Fabio wrote:
Em Sat, 25 Dec 2010 16:47:04 +0100
Jörn Nettingsmeier <nettings@xxxxxxxxxxxxxxxxxxxxxx> escreveu:
how you do that? none of the compressors i checked has ability to
use negative ratio.
upwards compression means it elevates volumes below threshold
instead of the "opposite"(lack of word) in normal compression
you can set up two busses, both fed from the signal you want to
up-compress. one is left as-is, and the other is set for compression
at the threshold below which you want the up-compression to set in.

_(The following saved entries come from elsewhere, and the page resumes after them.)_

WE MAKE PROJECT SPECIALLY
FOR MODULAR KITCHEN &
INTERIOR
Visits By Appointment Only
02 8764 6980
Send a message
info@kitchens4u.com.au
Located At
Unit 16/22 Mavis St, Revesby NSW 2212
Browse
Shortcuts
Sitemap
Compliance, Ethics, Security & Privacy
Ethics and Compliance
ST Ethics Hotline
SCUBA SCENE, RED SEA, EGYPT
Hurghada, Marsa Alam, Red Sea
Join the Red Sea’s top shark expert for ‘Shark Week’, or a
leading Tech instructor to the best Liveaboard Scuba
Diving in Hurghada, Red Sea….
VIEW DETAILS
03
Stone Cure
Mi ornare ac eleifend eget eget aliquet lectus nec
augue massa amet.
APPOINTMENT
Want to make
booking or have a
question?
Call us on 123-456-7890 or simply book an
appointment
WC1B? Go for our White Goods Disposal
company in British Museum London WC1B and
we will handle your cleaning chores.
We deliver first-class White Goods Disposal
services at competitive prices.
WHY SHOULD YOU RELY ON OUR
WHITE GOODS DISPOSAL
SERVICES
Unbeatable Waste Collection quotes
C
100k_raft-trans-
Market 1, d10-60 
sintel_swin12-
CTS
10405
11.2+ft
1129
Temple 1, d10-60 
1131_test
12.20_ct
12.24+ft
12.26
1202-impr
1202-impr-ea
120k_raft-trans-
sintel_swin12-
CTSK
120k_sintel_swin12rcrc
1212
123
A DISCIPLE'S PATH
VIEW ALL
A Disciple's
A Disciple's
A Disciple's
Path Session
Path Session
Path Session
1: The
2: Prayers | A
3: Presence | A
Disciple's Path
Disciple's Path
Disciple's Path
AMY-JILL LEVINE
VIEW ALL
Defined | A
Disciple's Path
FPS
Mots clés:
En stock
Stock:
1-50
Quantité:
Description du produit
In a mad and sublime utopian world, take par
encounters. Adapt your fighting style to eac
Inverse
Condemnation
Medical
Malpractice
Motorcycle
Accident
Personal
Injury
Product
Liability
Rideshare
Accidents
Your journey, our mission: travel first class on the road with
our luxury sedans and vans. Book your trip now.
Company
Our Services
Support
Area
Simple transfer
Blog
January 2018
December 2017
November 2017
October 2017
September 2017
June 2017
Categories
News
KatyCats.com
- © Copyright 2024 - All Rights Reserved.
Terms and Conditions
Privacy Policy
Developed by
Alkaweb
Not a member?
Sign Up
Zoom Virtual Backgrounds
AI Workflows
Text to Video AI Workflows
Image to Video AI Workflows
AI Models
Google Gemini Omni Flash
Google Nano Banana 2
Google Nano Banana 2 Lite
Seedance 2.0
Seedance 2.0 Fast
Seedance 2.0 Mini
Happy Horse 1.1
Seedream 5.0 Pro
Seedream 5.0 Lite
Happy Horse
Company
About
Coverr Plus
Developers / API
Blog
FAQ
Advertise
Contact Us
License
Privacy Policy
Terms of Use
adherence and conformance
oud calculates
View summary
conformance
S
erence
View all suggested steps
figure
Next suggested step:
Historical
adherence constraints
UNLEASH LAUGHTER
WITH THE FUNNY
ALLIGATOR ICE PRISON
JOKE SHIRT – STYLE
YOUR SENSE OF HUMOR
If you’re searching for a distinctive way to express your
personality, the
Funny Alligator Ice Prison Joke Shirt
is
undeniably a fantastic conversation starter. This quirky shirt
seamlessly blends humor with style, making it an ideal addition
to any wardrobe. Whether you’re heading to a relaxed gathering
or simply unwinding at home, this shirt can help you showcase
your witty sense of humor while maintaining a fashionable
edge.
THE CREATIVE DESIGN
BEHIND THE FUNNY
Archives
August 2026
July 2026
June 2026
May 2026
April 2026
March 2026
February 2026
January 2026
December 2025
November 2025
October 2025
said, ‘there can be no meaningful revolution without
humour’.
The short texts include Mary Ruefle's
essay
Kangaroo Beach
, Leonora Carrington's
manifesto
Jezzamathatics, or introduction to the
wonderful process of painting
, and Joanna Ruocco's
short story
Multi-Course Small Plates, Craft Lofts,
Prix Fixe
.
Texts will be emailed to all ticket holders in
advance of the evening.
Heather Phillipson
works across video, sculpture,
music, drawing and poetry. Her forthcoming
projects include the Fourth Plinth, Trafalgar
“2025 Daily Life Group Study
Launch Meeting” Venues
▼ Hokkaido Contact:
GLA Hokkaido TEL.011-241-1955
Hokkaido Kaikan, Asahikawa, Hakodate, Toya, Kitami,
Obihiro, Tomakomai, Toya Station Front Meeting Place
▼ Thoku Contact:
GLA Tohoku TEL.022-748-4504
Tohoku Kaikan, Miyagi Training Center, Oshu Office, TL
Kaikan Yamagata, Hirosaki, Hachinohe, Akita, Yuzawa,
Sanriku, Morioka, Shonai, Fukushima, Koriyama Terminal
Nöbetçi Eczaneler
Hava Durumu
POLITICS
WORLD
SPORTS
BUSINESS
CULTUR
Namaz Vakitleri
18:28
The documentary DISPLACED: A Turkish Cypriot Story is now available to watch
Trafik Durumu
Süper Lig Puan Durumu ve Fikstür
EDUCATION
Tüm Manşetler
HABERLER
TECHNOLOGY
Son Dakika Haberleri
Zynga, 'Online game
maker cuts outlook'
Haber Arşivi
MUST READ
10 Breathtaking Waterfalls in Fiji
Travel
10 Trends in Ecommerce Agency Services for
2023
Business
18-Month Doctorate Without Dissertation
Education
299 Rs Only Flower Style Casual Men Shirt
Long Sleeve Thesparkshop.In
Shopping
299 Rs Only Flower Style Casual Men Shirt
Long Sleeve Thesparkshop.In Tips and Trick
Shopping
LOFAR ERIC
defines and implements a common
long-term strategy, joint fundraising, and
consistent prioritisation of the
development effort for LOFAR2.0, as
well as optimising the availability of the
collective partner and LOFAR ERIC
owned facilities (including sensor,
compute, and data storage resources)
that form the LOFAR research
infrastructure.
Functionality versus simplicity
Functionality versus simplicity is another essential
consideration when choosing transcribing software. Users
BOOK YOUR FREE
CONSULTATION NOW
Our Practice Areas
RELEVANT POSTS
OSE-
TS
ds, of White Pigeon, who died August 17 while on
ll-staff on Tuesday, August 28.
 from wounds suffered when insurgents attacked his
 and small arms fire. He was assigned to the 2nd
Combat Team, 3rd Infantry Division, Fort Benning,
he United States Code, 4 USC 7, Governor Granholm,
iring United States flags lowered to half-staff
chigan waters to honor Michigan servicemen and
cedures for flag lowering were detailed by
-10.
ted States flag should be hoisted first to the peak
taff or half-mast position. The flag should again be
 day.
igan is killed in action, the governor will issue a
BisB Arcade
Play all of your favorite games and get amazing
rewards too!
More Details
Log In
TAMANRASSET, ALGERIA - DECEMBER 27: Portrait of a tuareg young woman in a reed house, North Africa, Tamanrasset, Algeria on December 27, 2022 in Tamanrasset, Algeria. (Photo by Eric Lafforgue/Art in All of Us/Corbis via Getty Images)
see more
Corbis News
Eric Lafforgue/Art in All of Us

now you mix both buses to the same master. the effect is that at low
levels, both signal paths will be uncompressed and add up. at higher
levels, the compressed signal path is attenuated and adds less gain,
which is the effect you're after.
wow, audio-production is math, too...lol
but man, this will result in a normal compression, only that the ratio
will be lowered.
I mean, lets say we have 4 signals with values: 1 2 4 8
threshold between 2 and 4 give for ex. this: 1 2 3 4
now i add both an divide by 2: 1 2 3.5 6
Compression reduces the dynamic range. Ordinary or "normal" compression
does it by affecting the loudest signals, reducing them in level,
upwards compression does it by boosting the volume of the quietest
signals -- compressing from the bottom up. This parallel processing
produces upwards compression as Joern expounded on my original statement.
You mention a negative ratio: are you perhaps thinking of upward expansion?